CPSE ETF set to raise up to Rs6,000 crore; issue to open on 17 January
CPSE ETF issue size is said to be Rs4,500 crore, with the option of raising another Rs1,500 crore
- RBI to inject ₹8,000 crore liquidity on 22 November
- US markets: Nasdaq, Dow Jones, S&P 500 hit by Apple, FAANG slide, and US-China trade woes
- Offshore India funds, ETFs see net outflow of $1.8 billion in Sept quarter
- Relief for rupee? Citigroup sees dollar topping out in 2019
- Bitcoin price falls below $5,000 for first time in 13 months
New Delhi: The government is all set to raise up to Rs6,000 crore from sale of the second tranche of central public sector enterprise (CPSE) exchange traded fund (ETF), to be launched on 17 January.
The issue size of the fund will be Rs4,500 crore, with the option of raising another Rs1,500 crore, a government official said on condition of anonymity. The issue will remain open till 20 January.
Prithvi Haldea, chairman, Prime Database, said though ETF is a good instrument to diversify risk, it does not have reach because small investors do not understand the concept. “It is better for the government to directly sell individual stocks at a 10-15% discount to retail investors to enlarge the investment base,” he added.
The CPSE ETF was launched by Goldman Sachs Asset Management India on 18 March 2014, and comprises 10 firms: Oil and Natural Gas Corp.
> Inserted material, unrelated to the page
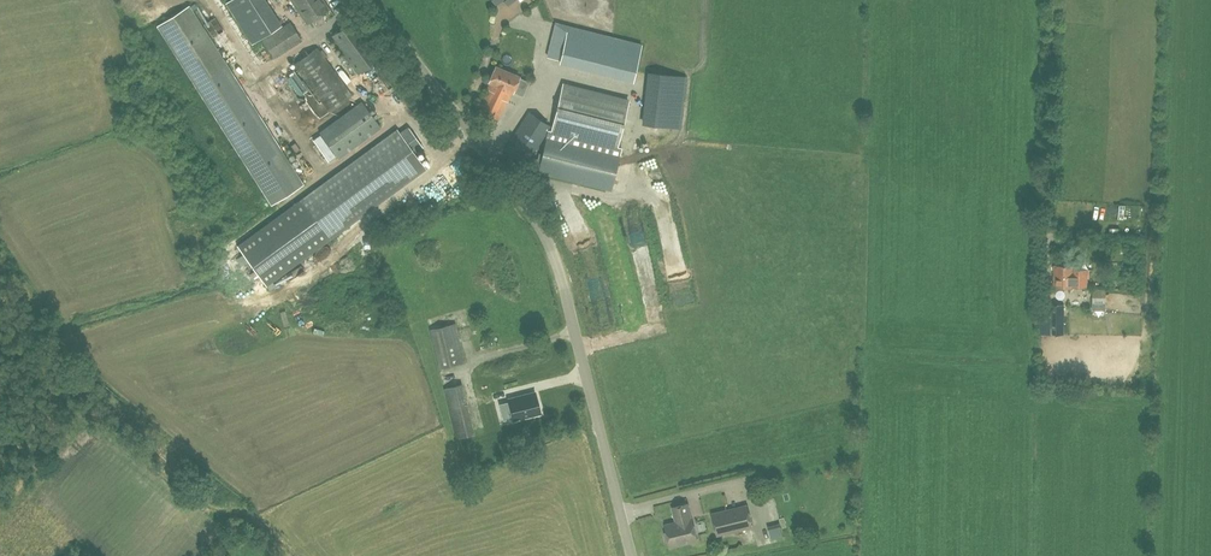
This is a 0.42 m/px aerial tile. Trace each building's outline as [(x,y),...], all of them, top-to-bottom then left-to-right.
[(281,25),(265,0),(230,0),(226,2),(252,43),(281,25)] [(307,24),(330,9),(324,0),(291,0),(307,24)] [(304,184),(228,66),(189,4),(157,24),(271,205),(304,184)] [(358,74),(381,57),(354,19),(330,37),(358,74)] [(274,58),(302,40),(290,22),(262,39),(274,58)] [(633,82),(642,44),(555,22),(546,57),(559,60),(558,63),(633,82)] [(329,111),(352,95),(317,47),(295,63),(329,111)] [(523,95),(529,81),(519,77),(519,76),(495,66),(489,81),(490,82),(476,112),(497,122),(512,91),(523,95)] [(680,128),(686,76),(650,72),(644,124),(680,128)] [(549,130),(547,136),(541,159),(531,157),(551,125),(528,111),(504,149),(527,163),(529,161),(540,164),(538,171),(611,190),(620,154),(621,148),(618,147),(629,99),(563,82),(551,130),(549,130)] [(295,85),(288,89),(292,96),(300,92),(295,85)] [(338,158),(381,126),(362,101),(319,132),(338,158)] [(313,137),(327,125),(320,117),(306,129),(313,137)] [(267,286),(427,168),(416,152),(422,148),(408,128),(401,133),(397,129),(238,246),(267,286)] [(304,128),(297,131),(304,142),(310,139),(304,128)] [(606,214),(595,199),(589,203),(600,218),(606,214)] [(339,257),(322,269),(328,277),(345,266),(339,257)] [(1087,287),(1087,270),(1075,270),(1075,266),(1054,265),(1053,286),(1073,287),(1073,286),(1087,287)] [(295,287),(300,295),(318,284),(313,276),(295,287)] [(1093,306),(1107,306),(1106,295),(1106,289),(1092,289),(1093,306)] [(1064,335),(1065,325),(1065,305),(1049,304),(1049,324),(1049,335),(1064,335)] [(430,329),(439,367),(457,363),(465,361),(456,323),(430,329)] [(462,385),(445,389),(457,438),(474,434),(462,385)] [(535,394),(508,400),(513,421),(540,415),(535,394)] [(697,540),(692,518),(691,518),(687,503),(673,507),(676,522),(665,525),(667,532),(665,533),(666,540),(669,540),(671,546),(697,540)] [(717,535),(752,526),(747,505),(712,514),(717,535)] [(772,539),(783,536),(780,523),(768,526),(772,539)]
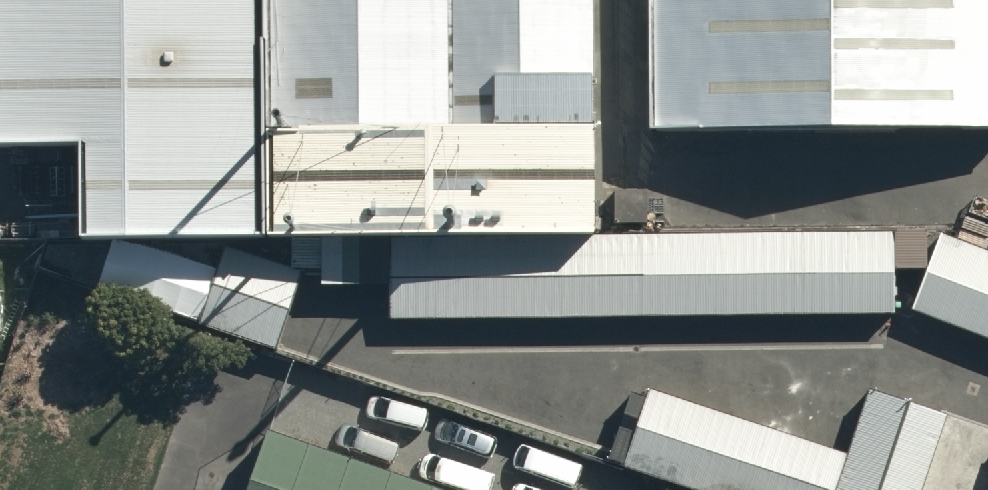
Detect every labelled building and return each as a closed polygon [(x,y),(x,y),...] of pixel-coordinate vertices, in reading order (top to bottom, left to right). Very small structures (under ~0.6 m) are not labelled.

Ltd, GAIL (India) Ltd, Coal India Ltd, Rural Electrification Corp. Ltd, Oil India Ltd, Indian Oil Corp. Ltd, Power Finance Corp. Ltd, Container Corp. of India Ltd, Bharat Electronics Ltd and Engineers India Ltd.
Currently, Reliance Mutual Fund manages the CPSE ETF after Goldman Sachs exited the mutual fund business in India. Individual investors can invest a minimum of Rs5,000 in the CPSE ETF, while the maximum is Rs10 lakh. Non-institutional investors and qualified institutional buyers can invest a minimum amount of Rs10 lakh.
The government had offered a 5% discount to all investors during the launch of the ETF. Retail investors were also offered one loyalty bonus unit for every 15 units held for a year. The fund overshot the target of Rs3,000 crore, collecting Rs4,400 crore and allotting units proportionately to unit holders at Rs17.45 apiece. The government official quoted earlier said the finance ministry is also hoping to get “a significant portion of investment” from the Employees’ Provident Fund Organisation’s (EPFO) funds earmarked for equity investment in the CPSE ETF.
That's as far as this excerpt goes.